• **What is needed**
From the entries below, transcribe exactly the lines between the line holding "left front paw: (388, 299)" and the line holding "left shoulder: (484, 569)", inclusive; skip all other lines.

-------- Record extracts

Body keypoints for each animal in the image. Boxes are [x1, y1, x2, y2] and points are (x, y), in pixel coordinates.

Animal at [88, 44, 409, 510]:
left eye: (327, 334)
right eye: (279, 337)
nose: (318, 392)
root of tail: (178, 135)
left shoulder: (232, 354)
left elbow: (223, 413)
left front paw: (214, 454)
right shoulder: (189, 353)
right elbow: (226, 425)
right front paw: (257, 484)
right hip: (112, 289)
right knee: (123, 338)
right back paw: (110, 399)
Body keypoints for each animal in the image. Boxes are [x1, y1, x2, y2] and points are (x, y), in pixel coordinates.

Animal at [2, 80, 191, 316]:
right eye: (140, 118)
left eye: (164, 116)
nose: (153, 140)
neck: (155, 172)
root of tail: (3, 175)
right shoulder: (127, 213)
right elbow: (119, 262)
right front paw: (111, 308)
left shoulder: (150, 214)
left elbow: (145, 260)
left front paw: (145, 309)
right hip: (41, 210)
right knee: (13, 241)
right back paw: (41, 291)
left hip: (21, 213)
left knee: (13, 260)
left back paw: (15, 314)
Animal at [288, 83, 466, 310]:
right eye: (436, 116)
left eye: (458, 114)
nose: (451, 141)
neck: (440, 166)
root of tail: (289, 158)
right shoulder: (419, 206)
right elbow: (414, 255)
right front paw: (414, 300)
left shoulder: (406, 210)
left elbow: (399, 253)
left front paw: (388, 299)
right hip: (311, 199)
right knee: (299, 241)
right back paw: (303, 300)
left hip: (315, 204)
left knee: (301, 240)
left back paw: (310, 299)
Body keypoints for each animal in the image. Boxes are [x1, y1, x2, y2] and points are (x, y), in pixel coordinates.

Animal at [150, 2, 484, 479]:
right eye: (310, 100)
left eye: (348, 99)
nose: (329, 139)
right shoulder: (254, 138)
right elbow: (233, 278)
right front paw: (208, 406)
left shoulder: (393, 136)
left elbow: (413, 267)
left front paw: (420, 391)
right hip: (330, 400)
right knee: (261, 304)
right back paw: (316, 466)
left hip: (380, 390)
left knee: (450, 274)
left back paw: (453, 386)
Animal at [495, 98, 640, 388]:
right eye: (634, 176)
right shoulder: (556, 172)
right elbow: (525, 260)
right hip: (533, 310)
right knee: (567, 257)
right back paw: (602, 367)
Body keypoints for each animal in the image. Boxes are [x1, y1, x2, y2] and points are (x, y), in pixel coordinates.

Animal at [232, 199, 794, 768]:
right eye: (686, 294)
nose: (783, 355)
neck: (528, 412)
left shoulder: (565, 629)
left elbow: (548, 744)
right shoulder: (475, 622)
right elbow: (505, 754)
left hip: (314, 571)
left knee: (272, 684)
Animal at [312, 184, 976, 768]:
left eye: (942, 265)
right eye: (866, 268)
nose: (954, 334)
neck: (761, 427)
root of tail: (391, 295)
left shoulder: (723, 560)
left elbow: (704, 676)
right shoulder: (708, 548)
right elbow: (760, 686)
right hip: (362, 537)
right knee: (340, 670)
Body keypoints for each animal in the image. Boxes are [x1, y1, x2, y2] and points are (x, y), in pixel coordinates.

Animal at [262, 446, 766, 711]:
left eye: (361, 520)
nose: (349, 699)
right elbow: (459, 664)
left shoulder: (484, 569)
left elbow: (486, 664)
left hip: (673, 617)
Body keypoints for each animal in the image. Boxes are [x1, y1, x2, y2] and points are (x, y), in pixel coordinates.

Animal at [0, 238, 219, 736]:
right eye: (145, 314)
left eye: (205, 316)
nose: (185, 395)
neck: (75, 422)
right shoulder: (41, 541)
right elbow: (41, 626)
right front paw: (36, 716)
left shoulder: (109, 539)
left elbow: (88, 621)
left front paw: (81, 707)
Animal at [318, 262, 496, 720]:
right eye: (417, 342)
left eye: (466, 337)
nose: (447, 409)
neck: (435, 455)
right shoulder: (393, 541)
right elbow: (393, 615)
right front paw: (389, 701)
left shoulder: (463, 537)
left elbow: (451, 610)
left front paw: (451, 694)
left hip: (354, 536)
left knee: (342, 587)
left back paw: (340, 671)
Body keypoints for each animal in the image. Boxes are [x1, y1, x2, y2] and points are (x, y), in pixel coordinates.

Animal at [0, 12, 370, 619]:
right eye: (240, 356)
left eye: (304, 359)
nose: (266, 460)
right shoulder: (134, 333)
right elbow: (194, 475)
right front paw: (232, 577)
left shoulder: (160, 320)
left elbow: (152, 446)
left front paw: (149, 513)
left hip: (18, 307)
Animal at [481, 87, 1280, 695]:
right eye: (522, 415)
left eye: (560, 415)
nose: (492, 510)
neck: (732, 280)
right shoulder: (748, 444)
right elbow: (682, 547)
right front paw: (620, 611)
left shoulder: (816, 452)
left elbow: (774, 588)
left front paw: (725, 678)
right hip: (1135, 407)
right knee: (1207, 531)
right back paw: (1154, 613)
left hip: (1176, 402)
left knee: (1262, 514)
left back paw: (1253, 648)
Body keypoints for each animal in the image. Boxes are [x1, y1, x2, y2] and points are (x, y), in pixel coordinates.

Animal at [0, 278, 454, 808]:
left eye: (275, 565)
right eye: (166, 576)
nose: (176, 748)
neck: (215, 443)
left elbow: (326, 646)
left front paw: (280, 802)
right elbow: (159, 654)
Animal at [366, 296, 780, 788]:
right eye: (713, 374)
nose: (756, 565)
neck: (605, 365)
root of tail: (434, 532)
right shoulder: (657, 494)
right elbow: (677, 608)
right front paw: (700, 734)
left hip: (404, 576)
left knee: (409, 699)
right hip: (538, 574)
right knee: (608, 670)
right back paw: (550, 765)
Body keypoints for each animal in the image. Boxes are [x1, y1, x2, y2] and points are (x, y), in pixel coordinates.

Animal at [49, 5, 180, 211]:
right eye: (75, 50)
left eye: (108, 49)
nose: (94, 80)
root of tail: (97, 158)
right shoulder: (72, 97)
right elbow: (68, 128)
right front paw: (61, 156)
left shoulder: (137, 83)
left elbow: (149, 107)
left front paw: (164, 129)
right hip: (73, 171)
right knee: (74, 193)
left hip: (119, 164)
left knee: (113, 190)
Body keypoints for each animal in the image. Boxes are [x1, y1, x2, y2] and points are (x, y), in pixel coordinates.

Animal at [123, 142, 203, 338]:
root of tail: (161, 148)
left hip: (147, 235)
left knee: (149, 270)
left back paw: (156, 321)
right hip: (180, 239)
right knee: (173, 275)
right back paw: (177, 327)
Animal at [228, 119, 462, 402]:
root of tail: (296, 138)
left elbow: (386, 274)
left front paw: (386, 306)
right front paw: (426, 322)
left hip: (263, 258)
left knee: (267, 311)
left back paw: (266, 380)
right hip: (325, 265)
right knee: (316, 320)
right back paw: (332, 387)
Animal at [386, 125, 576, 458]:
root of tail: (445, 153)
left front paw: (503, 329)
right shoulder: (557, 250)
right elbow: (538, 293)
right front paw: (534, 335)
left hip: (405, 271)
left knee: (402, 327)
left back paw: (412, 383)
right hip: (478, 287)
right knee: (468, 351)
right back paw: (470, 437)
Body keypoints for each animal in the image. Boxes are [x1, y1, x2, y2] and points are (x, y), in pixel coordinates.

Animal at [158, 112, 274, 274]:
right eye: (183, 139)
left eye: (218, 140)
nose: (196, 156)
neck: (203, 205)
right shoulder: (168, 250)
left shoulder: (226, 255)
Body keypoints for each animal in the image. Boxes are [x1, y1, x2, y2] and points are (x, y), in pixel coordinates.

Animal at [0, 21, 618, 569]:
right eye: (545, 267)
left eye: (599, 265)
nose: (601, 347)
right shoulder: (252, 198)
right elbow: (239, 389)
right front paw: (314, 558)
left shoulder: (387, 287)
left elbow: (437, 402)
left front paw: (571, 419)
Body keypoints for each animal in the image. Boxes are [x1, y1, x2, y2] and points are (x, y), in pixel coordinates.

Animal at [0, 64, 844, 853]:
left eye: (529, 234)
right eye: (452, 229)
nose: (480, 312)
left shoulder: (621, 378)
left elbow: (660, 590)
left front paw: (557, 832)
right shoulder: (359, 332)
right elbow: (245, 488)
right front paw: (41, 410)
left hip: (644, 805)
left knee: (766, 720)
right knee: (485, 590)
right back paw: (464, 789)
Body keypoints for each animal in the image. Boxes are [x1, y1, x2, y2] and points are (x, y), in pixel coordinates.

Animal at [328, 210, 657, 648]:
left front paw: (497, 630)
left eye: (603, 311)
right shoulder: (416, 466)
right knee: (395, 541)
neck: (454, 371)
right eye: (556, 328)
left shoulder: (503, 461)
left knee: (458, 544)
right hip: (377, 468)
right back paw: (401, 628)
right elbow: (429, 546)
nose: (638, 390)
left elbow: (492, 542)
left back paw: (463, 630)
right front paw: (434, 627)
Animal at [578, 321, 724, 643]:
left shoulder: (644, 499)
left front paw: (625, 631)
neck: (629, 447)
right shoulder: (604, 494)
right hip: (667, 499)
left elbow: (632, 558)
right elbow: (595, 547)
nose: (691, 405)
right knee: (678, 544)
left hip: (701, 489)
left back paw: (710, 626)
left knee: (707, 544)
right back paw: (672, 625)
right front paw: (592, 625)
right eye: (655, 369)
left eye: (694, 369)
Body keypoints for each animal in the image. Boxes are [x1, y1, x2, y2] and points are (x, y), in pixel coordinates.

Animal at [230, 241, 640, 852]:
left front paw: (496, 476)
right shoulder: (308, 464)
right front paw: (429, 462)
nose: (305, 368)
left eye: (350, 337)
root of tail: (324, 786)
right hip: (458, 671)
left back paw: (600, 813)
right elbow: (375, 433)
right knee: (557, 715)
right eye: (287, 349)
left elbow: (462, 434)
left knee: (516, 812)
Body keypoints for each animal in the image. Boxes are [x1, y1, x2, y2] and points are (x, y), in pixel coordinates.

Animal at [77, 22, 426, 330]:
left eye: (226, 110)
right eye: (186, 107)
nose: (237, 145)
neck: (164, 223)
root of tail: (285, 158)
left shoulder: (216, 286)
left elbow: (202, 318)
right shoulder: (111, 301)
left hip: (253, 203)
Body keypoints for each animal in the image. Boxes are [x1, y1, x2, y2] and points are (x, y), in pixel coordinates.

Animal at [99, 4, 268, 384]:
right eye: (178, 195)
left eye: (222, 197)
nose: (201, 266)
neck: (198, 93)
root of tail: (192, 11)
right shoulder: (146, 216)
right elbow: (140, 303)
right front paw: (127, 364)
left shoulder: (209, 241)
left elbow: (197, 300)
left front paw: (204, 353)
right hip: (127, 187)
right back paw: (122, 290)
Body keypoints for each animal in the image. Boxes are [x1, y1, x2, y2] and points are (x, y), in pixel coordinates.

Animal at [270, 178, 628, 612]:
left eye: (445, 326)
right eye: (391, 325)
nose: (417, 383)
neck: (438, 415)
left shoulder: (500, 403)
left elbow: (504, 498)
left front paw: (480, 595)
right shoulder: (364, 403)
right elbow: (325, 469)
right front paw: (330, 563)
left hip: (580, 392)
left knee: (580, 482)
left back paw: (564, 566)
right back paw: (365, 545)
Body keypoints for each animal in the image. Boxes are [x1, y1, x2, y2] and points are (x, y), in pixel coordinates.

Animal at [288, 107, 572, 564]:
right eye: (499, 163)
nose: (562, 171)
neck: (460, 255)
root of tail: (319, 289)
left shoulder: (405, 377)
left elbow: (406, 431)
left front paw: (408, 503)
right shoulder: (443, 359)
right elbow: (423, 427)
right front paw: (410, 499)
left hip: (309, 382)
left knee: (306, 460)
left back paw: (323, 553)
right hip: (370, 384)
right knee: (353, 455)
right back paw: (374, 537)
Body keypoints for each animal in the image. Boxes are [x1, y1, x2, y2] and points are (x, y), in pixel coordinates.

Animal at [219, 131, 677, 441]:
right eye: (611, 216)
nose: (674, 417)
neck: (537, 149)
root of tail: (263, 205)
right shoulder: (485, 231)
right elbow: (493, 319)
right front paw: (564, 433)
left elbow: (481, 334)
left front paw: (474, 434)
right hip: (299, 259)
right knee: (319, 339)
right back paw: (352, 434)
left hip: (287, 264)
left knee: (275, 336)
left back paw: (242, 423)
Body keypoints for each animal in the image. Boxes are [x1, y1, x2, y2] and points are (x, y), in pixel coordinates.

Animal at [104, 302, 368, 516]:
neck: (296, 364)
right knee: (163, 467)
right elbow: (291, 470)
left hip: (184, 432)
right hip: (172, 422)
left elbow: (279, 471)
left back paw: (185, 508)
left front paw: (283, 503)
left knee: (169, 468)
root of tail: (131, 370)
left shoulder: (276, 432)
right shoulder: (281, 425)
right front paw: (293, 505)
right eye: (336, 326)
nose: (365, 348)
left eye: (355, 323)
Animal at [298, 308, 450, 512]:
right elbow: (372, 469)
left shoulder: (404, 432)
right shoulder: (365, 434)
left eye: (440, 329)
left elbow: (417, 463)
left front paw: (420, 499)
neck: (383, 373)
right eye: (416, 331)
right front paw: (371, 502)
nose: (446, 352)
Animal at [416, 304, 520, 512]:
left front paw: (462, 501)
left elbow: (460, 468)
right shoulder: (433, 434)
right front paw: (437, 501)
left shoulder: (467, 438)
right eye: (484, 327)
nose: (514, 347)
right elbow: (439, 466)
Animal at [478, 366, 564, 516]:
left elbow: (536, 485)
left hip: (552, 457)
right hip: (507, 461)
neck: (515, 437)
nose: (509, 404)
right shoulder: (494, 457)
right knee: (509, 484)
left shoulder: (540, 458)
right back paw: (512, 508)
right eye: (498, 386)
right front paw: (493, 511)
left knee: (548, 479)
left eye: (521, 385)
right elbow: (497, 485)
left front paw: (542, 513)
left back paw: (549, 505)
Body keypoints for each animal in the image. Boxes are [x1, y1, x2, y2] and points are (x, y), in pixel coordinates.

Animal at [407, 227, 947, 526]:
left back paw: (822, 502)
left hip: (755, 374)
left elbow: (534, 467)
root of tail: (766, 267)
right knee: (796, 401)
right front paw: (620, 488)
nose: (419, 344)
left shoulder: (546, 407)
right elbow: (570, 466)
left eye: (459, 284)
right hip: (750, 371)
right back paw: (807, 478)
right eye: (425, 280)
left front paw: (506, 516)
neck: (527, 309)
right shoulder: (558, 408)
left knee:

----------------

• **The answer**
left front paw: (388, 299)
right hip: (311, 199)
right knee: (299, 241)
right back paw: (303, 300)
left hip: (315, 204)
left knee: (301, 240)
left back paw: (310, 299)
Body keypoints for each animal in the image. Boxes are [x1, y1, x2, y2] and points are (x, y), in pixel coordinates.

Animal at [150, 2, 484, 479]:
right eye: (310, 100)
left eye: (348, 99)
nose: (329, 139)
right shoulder: (254, 138)
right elbow: (233, 278)
right front paw: (208, 406)
left shoulder: (393, 136)
left elbow: (413, 267)
left front paw: (420, 391)
right hip: (330, 400)
right knee: (261, 304)
right back paw: (316, 466)
left hip: (380, 390)
left knee: (450, 274)
left back paw: (453, 386)
Animal at [495, 98, 640, 388]:
right eye: (634, 176)
right shoulder: (556, 172)
right elbow: (525, 260)
right hip: (533, 310)
right knee: (567, 257)
right back paw: (602, 367)
Body keypoints for each animal in the image. Boxes are [x1, y1, x2, y2] and points are (x, y), in pixel coordinates.

Animal at [232, 199, 794, 768]:
right eye: (686, 294)
nose: (783, 355)
neck: (528, 412)
left shoulder: (565, 629)
left elbow: (548, 744)
right shoulder: (475, 622)
right elbow: (505, 754)
left hip: (314, 571)
left knee: (272, 684)
Animal at [312, 184, 976, 768]:
left eye: (942, 265)
right eye: (866, 268)
nose: (954, 334)
neck: (761, 427)
root of tail: (391, 295)
left shoulder: (723, 560)
left elbow: (704, 676)
right shoulder: (708, 548)
right elbow: (760, 686)
right hip: (362, 537)
right knee: (340, 670)
Body keypoints for each animal in the image. Boxes are [x1, y1, x2, y2] and points are (x, y), in pixel coordinates.

Animal at [262, 446, 766, 711]:
left eye: (361, 520)
nose: (349, 699)
right elbow: (459, 664)
left shoulder: (484, 569)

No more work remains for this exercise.